A group of demonstrators broke down an eight-foot chain fence around Berkeley’s historic People’s Park on Wednesday and sided with police officers as a construction team began work on a controversial student housing project. The work was stopped due to security reasons.
The park was cleared overnight on Tuesday and the next day, on Friday, an Alameda County Superior Court judge ruled that the University of California, Berkeley – the site’s owner – went on with its housing plan despite being sued by local groups to stop. can proceed.
By noon, parts of the fence had been cut by protesters, leading to small celebrations of retaliation inside the park. Some protesters remained at the site when the university said it had decided to halt construction for the day “due to the destruction of construction materials, illegal protest activity and violence on the part of some protesters”. Some protesters climbed a bulldozer near a basketball court in the park.
In a statement, the university said it plans to assess the situation during the next few days to determine the best way to proceed with the “urgently needed student housing project”. The university plans to build a campus that can accommodate about 1,100 students as well as 125 formerly homeless people. A part of the park will be set aside to commemorate its historical importance in the civil rights movement.
Protests date back to the spring of 1969 when community organizers banded together to transform a site that had been confiscated by the state and university under prestigious domain, and turned into a gathering place now known as People’s Park. Is known. After the university erected a fence around the park, protesters sought to reclaim it, leading to a bloody battle that resulted in police shooting and killing one person and injuring dozens of others. Have become. That May 15, 1969 uprising, known as “Bloody Thursday”, sparked even more protests, and then-California Governor Ronald Reagan called for the capture of Berkeley, about 12 miles east of San Francisco. The National Guard was called for.
“It certainly brings up memories of the university’s arrogance and reluctance to consider the concerns of the community,” said Dan Siegel, a 1969 law school student who was arrested after giving a speech on Bloody Thursday went. campus rally that he ended by urging the crowd to “go down there and take the park”. The Associated Press reached out to Siegel, a lawyer specializing in labor law, on Wednesday afternoon after People’s Park construction was halted.

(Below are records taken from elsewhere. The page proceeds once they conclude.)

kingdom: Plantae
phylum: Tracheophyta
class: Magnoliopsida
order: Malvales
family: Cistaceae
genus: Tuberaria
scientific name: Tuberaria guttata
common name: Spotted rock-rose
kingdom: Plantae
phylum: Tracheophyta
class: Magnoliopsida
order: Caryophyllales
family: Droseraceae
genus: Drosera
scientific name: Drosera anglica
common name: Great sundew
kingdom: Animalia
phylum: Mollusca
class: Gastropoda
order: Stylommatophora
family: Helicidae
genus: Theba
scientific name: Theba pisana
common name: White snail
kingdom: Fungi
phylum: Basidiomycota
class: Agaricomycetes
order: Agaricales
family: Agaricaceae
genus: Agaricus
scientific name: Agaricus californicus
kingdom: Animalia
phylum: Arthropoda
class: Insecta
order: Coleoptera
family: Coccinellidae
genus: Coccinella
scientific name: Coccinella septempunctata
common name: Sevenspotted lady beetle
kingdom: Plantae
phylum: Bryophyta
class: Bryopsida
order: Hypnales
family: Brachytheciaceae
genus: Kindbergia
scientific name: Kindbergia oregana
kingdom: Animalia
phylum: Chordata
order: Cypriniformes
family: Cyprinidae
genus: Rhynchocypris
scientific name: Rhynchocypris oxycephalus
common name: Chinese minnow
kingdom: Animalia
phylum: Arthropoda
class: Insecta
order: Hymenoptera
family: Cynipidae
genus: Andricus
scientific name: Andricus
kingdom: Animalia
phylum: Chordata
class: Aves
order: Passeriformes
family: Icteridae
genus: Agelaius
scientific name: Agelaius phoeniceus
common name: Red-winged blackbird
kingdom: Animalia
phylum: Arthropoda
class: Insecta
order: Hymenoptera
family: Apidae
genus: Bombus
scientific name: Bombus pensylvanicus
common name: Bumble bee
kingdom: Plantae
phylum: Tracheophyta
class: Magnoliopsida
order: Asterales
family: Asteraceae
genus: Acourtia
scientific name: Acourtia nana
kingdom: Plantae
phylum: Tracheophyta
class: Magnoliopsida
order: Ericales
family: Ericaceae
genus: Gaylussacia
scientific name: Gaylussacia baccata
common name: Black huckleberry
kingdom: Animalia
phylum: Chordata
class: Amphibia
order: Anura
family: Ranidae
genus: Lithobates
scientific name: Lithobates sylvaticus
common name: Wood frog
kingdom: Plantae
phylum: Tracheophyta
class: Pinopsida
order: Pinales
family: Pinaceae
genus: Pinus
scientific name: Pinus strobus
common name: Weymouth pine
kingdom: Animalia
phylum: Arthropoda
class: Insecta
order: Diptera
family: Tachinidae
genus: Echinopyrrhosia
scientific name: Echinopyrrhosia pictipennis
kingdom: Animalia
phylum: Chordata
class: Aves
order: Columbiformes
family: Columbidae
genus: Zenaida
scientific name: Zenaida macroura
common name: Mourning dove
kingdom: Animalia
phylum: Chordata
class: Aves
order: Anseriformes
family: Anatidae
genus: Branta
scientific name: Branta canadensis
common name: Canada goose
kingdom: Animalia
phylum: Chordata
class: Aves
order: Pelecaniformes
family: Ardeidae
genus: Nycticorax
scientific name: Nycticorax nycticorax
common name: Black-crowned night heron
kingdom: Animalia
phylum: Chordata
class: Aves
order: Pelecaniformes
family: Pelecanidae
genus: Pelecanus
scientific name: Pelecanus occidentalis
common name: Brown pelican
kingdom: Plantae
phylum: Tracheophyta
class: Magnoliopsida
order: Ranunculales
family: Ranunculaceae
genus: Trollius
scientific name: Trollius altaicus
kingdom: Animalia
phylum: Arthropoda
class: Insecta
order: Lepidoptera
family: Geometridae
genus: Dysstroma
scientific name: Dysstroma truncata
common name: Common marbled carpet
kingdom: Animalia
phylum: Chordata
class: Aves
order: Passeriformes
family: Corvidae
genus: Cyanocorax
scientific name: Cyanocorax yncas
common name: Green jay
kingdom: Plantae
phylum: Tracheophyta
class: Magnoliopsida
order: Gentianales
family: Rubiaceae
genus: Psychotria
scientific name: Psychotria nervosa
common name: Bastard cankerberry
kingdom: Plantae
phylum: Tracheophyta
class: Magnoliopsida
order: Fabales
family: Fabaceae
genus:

After re-fencing on Wednesday morning, about 100 police officers, some in riot gear, were in the park as the crew began cutting down trees, in defiance of onlookers, which were mostly kept outside barricades. .
“Power to the people!” Amidst the slogans, the police looked towards the audience. Most of the protesters marched together before the university’s construction was halted. UC Berkeley police said in a statement that protesters threw stones, bottles and glass at employees working in the park, in what is considered a serious assault. The department did not say whether anyone had been arrested.
On Wednesday, two or three homeless people present in the park were offered shelter, transportation and storage for their belongings. The university did not say whether they had accepted the offer. The university said another 46 homeless people who lived in the park had previously accepted offers of shelter at a motel paid for by the city of Berkeley.